Cash used in operating activities increased to approximately $224,000 for the three months ended March 31, 2026 from approximately $145,000 for the three months ended March 31, 2025, an increase of approximately $79,000. The increase was predominantly related to the increase in our payroll and related cost during the three months ended March 31, 2026.

 

Cash Flows from Investing Activities

 

Cash used in investing activities decreased to nil for the three months ended March 31, 2026 from approximately $278,000 for the three months ended March 31, 2025, a decrease of approximately $278,000. The decrease is attributable to the fact that we had no project under development during the three months ended March 31, 2026.

 

Cash Flows from Financing Activities

 

Cash provided by financing activities decreased to nil for the three months ended March 31, 2026 from approximately $215,000 for the three months ended March 31, 2025, a decrease of approximately $215,000. The decrease was attributable to the fact that we had no debt financings during the three months ended March 31, 2026.

 

Liquidity and Material Cash Requirements

 

For the three months ended March 31, 2026, we used our existing cash reserves to fund our operations. The cash reserves were funded by the issuance of notes payable from an entity that is related to a significant shareholder and board member. As of March 31, 2026, we had cash and cash equivalents of approximately $63,000, with related party notes payable that mature in June 2026 and convertible debentures that mature in December 2026.

 

It is anticipated that we will incur expenses in the implementation of our business plan described above, and such expenses will require substantial financing to complete the development of the property for a data center operation and to achieve our goals. While we received net proceeds in the amount of $15,000,000 from the issuance of our debt securities in April 2026 to fund our business plan going forward, as of date of the filing of this Report, we had expended approximately $3,833,000 for the payment of the reservation fee to our natural gas supplier and plan to deposit $6,000,000 as security for a letter of credit that we are required to deliver under our natural gas supply agreement. Once we secure suitable land for our master-planned data center campus, we expect to expend the remaining net proceeds of approximately $5,100,000 over the next 12 months to complete the zoning and permitting process for the land we acquire, and the required design, engineering and regulatory studies for our planned gas power plant and campus layout, as well as for working capital for salaries, regulatory reporting and other miscellaneous expenses. In order to start the construction phase of our planned campus, we intend to raise additional funds from investors by issuing common stock, preferred stock and/or debt securities. We are currently in discussions with several potential funding sources. However, there can be no assurance that we will be able to successfully raise additional funds when required, if at all.

 

The failure to obtain this necessary capital when needed on acceptable terms, or at all, could force us to delay, limit, reduce or terminate our development plans, any commercialization efforts or other operations. We may not be able to secure financing on favorable terms, or at all, to meet our future capital needs. In addition, even if we are able to obtain sufficient funding to commence our business operations, we may need to pursue additional financing in the future to make expenditures and/or investments to support the growth of our business and may require additional capital to pursue our business objectives and respond to new competitive pressures, pay extraordinary expenses or fund our growth, including through acquisitions. Additional funds, however, may not be available when we need them on terms that are acceptable to us, or at all. If we are unable to obtain adequate financing or financing on terms satisfactory to us when we require it, our ability to commence our proposed business operations, to continue to grow and support our business and to respond to business challenges could be significantly limited.

Record excerpts -
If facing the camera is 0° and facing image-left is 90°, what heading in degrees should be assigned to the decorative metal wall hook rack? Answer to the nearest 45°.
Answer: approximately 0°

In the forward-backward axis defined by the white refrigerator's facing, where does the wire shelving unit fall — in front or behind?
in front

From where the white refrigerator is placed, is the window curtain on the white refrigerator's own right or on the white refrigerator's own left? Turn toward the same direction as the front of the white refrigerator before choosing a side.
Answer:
---
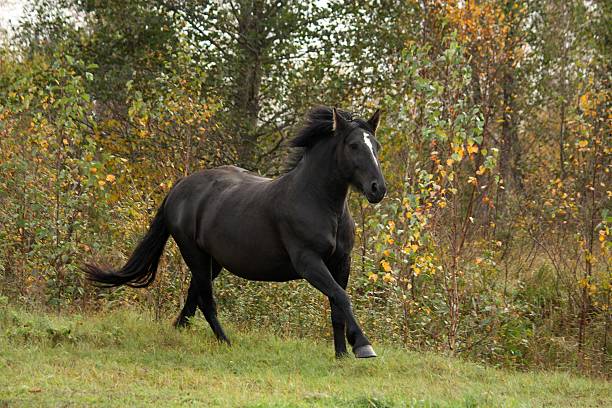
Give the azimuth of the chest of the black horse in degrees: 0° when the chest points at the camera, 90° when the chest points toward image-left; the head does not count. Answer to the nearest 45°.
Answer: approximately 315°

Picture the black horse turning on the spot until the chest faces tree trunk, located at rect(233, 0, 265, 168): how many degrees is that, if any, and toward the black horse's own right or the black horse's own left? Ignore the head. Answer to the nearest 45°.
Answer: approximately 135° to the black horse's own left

Task instructions -
**1)** According to the cash flow report, what net proceeds did the company receive from issuing its debt securities in April 2026?
**2)** Decide whether each statement agrees with the cash flow report. Answer yes or no, and quote the words of the report that decide it.
(a) The rise in cash used in operating activities came mainly from higher payroll and related cost.
(b) Cash used in investing activities for the three months ended March 31, 2026 was about $278,000.
(c) The related party notes payable mature in December 2026.
**3)** List every action that the cash flow report says a failure to obtain necessary capital could force the company to take regarding its development plans.

Outputs in order -
**1)** $15,000,000

**2)**
(a) Yes: "The increase was predominantly related to the increase in our payroll and related cost during the three months ended March 31, 2026."
(b) No: "Cash used in investing activities decreased to nil for the three months ended March 31, 2026"
(c) No: "related party notes payable that mature in June 2026 and convertible debentures that mature in December 2026"

**3)**
- delay
- limit
- reduce
- terminate